Working data Start Marker

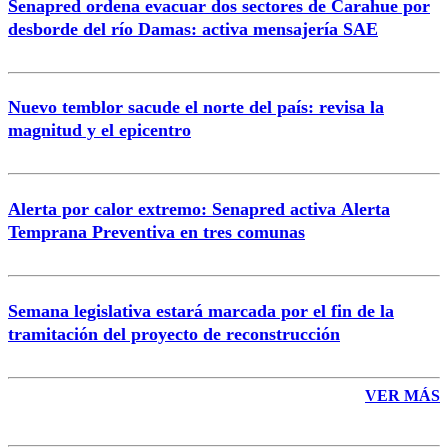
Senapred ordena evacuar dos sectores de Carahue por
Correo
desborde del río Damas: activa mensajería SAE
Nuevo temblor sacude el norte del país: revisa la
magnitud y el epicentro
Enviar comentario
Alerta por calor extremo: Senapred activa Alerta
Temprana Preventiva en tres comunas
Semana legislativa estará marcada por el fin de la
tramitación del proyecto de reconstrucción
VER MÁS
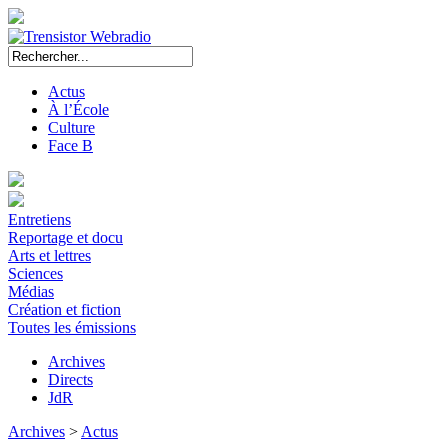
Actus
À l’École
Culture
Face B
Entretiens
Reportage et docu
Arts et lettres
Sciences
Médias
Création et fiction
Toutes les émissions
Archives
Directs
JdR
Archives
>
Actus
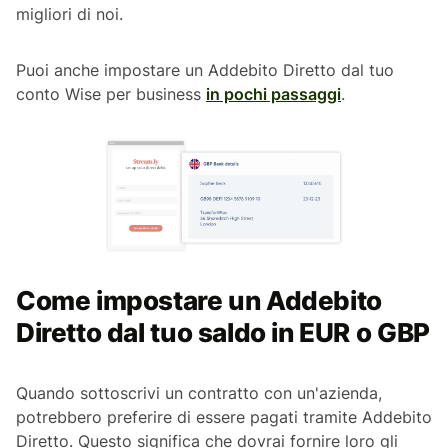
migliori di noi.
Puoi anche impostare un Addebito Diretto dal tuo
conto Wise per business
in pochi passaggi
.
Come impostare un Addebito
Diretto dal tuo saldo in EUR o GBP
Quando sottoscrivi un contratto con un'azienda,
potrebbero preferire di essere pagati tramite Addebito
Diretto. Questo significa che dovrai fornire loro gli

Working data End Marker

- **Try it**
Copy out the text of all the records above word for word and line by line, leaving out the picture markers.

- **Exercise answer**
Senapred ordena evacuar dos sectores de Carahue por
Correo
desborde del río Damas: activa mensajería SAE
Nuevo temblor sacude el norte del país: revisa la
magnitud y el epicentro
Enviar comentario
Alerta por calor extremo: Senapred activa Alerta
Temprana Preventiva en tres comunas
Semana legislativa estará marcada por el fin de la
tramitación del proyecto de reconstrucción
VER MÁS
Actus
À l’École
Culture
Face B
Entretiens
Reportage et docu
Arts et lettres
Sciences
Médias
Création et fiction
Toutes les émissions
Archives
Directs
JdR
Archives
>
Actus
migliori di noi.
Puoi anche impostare un Addebito Diretto dal tuo
conto Wise per business
in pochi passaggi
.
Come impostare un Addebito
Diretto dal tuo saldo in EUR o GBP
Quando sottoscrivi un contratto con un'azienda,
potrebbero preferire di essere pagati tramite Addebito
Diretto. Questo significa che dovrai fornire loro gli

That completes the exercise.